The book follows the story of a young World War II soldier named Billy Pilgrim, who, like Vonnegut himself (who appears in his own novel), survived the hellish firebombing of Dresden by American and British forces in 1945.  As a prisoner of war assigned by the Germans to a construction detail in the city of Dresden, Vonnegut and other American soldiers survived the firebombing while holed up in an underground German slaughterhouse (#5).

Vonnegut’s approach to explaining and describing the horrors of Dresden through the experiences of Billy Pilgrim is masterful.  The book has rightly taken its place as a modern classic.

Pilgrim, Vonnegut tells us, has become “unstuck in time.”  It’s the late 1960’s and Pilgrim, now a widower in his 40’s, begins to tell people, much to the chagrine of his embarrassed daughter, that he was once kidnapped by aliens from the planet Tralfamadore.  So the story is essentially Pilgrim bouncing from one point of time to another, including the war, his childhood and his abduction by the Tralfamadorians.

As the tale progresses, Pilgrim reveals a mind that has resigned itself to a kind of fatalism concerning the fallenness of humanity, though he seems to want to hold on to free will as a principle.  He has fascinating conversations with the Tralfamadorians concerning free will, concerning the nature of time, concerning the elusiveness of peace and concerning life itself.  He shows an amazing and often humorous sense of detachment and disinterest in the events of the war, to the great irritation of the other American soldiers and the general amusement of his captors.

Vonnegut uses the character of Billy Pilgrim in profoundly effective ways to offer observations and hints concerning his own resignation to the maddening absurdity of war and the vicious cycles in which humanity finds itself.  Though an agnostic/atheist/humanist (depending on which of Vonnegut’s statements you read), he makes frequent and (apparently) positive references to Jesus, most interestingly when he mentions that the Tralfamadorians are more interested in studying Charles Darwin (who, Vonnegut tells us, saw dead bodies as an inevitable reality of existence) than Jesus Christ.  In another instance, Pilgrim chooses to read a science fiction book about a man who decides to go back in time 2,000 years to the events of the crucifixion to see if Jesus really died.  Pilgrim is depicted as a Christian, though he possibly loses his faith.  It is hard to tell.
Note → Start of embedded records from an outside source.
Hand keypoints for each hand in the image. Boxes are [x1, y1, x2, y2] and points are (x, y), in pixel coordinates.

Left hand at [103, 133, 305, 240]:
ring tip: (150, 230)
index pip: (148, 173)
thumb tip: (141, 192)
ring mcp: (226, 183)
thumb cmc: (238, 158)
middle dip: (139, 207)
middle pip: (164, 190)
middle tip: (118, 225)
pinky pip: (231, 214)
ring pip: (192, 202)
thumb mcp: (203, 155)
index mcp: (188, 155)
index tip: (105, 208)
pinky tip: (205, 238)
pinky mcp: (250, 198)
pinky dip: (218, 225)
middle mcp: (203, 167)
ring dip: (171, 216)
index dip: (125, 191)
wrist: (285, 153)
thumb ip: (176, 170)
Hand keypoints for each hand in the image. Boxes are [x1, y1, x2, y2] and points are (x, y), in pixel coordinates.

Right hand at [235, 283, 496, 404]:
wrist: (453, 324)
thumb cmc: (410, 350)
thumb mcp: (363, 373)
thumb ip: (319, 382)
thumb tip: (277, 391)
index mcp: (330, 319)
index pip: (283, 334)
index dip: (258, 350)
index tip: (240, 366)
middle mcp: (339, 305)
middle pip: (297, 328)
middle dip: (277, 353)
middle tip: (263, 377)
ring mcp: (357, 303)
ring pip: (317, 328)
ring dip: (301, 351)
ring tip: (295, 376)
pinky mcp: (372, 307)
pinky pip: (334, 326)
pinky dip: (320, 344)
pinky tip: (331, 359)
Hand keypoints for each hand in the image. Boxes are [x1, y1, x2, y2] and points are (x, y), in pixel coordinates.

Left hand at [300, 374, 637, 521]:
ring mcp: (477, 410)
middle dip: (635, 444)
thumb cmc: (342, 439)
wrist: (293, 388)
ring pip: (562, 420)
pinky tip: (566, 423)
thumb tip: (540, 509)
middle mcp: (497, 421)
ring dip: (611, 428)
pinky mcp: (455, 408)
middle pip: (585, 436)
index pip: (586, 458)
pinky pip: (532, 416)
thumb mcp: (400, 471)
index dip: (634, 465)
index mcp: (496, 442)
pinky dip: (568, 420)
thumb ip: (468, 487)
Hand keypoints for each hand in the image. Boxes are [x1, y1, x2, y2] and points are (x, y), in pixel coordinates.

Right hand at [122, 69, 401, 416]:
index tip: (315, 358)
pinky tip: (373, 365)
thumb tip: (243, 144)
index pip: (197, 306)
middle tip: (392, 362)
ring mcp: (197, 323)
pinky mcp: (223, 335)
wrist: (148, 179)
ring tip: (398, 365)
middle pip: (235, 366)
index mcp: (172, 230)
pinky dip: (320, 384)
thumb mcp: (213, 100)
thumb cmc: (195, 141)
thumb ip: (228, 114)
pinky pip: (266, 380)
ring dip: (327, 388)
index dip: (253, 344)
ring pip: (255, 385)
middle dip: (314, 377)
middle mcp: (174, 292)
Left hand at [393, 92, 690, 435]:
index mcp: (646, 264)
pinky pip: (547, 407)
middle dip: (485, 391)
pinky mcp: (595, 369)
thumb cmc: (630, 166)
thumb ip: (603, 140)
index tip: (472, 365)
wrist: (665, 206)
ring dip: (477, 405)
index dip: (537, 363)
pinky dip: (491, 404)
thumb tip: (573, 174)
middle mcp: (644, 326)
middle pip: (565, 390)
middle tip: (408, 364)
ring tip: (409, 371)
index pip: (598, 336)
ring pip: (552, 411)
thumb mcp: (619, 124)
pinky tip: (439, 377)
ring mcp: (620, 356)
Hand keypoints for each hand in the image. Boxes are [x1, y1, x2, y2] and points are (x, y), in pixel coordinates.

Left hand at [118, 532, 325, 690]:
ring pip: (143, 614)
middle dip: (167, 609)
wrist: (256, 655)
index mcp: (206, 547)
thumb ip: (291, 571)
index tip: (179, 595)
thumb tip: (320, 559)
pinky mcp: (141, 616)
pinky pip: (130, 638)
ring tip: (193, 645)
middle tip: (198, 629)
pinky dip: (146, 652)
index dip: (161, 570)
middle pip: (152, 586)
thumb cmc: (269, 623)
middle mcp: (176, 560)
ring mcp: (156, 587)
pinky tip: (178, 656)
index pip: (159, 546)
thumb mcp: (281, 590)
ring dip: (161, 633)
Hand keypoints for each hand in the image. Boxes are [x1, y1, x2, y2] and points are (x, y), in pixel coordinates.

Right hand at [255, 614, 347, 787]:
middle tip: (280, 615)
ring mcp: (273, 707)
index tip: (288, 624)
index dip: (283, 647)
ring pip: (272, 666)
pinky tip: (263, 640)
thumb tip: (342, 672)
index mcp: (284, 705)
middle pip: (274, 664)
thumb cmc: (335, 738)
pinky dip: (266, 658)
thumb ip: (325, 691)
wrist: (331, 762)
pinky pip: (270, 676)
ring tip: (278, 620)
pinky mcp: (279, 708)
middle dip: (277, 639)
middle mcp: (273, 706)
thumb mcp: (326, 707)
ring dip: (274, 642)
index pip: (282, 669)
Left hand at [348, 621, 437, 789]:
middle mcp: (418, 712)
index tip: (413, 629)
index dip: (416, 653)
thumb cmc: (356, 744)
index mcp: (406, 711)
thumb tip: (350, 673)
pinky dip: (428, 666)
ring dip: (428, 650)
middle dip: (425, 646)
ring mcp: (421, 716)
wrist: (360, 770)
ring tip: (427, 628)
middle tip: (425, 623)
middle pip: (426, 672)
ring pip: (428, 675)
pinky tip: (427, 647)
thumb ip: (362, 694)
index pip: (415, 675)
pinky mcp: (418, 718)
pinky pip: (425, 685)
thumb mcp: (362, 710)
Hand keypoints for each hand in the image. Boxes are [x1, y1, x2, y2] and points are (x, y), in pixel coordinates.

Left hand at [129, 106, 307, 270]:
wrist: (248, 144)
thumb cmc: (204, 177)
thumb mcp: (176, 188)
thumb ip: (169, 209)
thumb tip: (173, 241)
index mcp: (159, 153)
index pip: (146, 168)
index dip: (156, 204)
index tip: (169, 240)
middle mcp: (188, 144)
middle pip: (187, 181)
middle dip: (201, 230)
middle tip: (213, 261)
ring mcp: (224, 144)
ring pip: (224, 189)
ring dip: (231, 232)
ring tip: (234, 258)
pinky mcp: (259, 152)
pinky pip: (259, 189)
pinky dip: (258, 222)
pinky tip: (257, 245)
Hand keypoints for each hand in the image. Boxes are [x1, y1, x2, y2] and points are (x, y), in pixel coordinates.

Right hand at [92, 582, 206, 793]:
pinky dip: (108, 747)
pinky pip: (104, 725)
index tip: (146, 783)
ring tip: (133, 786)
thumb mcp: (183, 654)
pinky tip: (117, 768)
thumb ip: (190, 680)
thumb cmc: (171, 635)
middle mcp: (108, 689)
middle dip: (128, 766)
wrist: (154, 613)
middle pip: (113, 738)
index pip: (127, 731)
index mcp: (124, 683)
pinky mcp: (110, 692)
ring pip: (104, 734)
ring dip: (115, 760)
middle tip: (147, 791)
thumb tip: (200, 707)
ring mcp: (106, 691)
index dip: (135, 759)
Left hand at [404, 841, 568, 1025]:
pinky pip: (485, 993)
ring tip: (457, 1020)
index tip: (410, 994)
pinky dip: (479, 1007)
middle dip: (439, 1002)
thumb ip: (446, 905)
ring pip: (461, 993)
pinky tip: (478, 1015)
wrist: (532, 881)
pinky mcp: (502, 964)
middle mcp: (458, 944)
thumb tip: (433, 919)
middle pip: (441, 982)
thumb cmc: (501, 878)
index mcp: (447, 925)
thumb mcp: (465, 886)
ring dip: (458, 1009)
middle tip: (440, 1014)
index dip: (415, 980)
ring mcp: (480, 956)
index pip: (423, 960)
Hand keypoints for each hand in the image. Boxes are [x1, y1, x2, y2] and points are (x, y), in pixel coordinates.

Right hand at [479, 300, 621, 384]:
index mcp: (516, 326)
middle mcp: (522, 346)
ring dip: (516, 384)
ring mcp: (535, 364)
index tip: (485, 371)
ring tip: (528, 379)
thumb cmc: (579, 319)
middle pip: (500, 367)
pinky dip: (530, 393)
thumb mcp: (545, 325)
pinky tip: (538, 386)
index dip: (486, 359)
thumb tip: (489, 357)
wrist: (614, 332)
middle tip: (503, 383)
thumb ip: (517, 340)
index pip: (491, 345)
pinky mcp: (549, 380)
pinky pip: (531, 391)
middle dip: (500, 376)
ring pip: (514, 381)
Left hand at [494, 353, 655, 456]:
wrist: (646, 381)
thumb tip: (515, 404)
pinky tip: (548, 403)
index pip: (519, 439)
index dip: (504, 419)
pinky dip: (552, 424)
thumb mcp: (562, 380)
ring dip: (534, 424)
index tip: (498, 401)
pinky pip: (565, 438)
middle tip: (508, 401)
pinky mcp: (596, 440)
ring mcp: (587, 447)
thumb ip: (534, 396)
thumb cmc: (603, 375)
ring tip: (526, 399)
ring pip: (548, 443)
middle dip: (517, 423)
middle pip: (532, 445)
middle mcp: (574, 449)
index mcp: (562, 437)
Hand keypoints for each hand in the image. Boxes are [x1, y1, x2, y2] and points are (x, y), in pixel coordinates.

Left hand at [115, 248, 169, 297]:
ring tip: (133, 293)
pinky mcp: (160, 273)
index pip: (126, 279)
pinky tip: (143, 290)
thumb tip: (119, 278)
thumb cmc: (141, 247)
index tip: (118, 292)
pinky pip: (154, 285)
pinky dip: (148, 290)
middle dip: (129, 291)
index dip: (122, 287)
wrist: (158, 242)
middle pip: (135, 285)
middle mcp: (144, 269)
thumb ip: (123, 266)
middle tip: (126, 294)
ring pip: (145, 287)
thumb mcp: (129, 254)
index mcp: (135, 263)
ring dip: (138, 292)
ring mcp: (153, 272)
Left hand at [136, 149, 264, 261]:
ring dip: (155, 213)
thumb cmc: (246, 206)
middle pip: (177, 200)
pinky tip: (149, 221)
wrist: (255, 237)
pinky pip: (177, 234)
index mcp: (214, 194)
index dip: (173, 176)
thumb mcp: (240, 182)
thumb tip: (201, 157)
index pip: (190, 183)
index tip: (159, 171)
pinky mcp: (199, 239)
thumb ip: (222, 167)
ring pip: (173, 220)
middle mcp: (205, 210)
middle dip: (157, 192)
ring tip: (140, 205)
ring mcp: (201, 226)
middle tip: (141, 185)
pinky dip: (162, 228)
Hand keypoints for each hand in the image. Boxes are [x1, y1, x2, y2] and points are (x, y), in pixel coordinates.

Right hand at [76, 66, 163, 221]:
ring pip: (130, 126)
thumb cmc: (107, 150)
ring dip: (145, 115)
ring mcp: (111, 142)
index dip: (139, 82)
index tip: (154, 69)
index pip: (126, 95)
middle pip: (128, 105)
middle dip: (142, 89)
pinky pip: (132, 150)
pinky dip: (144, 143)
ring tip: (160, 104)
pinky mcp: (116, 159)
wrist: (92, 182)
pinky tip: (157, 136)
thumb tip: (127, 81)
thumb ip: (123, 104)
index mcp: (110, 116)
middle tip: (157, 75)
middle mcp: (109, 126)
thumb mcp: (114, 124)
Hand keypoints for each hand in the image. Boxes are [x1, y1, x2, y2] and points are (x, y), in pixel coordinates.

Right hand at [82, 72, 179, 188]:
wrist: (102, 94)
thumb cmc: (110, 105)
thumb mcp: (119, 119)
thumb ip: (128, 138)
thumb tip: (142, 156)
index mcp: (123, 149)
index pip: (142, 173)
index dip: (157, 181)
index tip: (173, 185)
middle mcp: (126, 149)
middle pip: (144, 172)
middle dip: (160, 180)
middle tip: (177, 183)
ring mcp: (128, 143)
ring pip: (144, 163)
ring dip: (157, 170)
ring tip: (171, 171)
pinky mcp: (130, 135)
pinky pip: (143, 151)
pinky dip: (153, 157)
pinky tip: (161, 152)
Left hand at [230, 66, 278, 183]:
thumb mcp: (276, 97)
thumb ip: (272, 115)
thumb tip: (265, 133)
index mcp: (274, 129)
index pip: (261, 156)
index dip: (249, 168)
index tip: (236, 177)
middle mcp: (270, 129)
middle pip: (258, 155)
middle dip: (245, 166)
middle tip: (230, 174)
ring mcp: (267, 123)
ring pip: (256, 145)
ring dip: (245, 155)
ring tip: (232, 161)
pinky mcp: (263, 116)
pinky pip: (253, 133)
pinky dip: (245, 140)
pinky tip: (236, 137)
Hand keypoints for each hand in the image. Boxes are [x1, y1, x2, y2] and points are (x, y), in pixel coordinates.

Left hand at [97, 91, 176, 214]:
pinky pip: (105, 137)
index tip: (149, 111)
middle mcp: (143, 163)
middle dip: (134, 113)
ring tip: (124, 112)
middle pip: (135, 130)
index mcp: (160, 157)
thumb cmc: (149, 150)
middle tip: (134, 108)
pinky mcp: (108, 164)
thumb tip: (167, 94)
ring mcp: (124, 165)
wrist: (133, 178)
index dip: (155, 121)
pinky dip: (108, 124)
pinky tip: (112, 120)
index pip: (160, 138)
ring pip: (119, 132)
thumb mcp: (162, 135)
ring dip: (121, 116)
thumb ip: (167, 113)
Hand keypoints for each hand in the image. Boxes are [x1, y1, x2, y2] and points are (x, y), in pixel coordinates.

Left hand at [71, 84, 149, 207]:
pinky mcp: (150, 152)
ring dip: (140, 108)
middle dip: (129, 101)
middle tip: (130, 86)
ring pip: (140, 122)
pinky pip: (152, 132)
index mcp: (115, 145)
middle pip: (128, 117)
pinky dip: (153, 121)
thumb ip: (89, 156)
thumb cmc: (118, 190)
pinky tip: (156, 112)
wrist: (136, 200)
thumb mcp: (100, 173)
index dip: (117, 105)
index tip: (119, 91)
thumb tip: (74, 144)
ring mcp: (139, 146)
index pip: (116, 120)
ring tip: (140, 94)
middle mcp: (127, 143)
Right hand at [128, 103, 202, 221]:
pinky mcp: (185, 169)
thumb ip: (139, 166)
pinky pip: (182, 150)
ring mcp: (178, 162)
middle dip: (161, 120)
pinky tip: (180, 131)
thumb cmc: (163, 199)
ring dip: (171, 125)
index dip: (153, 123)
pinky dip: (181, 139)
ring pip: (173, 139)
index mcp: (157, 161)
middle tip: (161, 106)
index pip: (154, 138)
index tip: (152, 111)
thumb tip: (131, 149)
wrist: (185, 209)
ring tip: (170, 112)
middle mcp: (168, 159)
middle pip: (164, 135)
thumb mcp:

Again, the book’s designation as a modern classic is well deserved.  Slaughterhouse Five is a thought-provoking discussion of human nature, life, death (every death scene in the book is tellingly followed by the refrain, “So it goes.”), sin, virtue, war, society and human nature.  It is a helpful, interesting and, in many ways, saddening glimpse into one agnostic’s efforts to make sense of the depravity of man.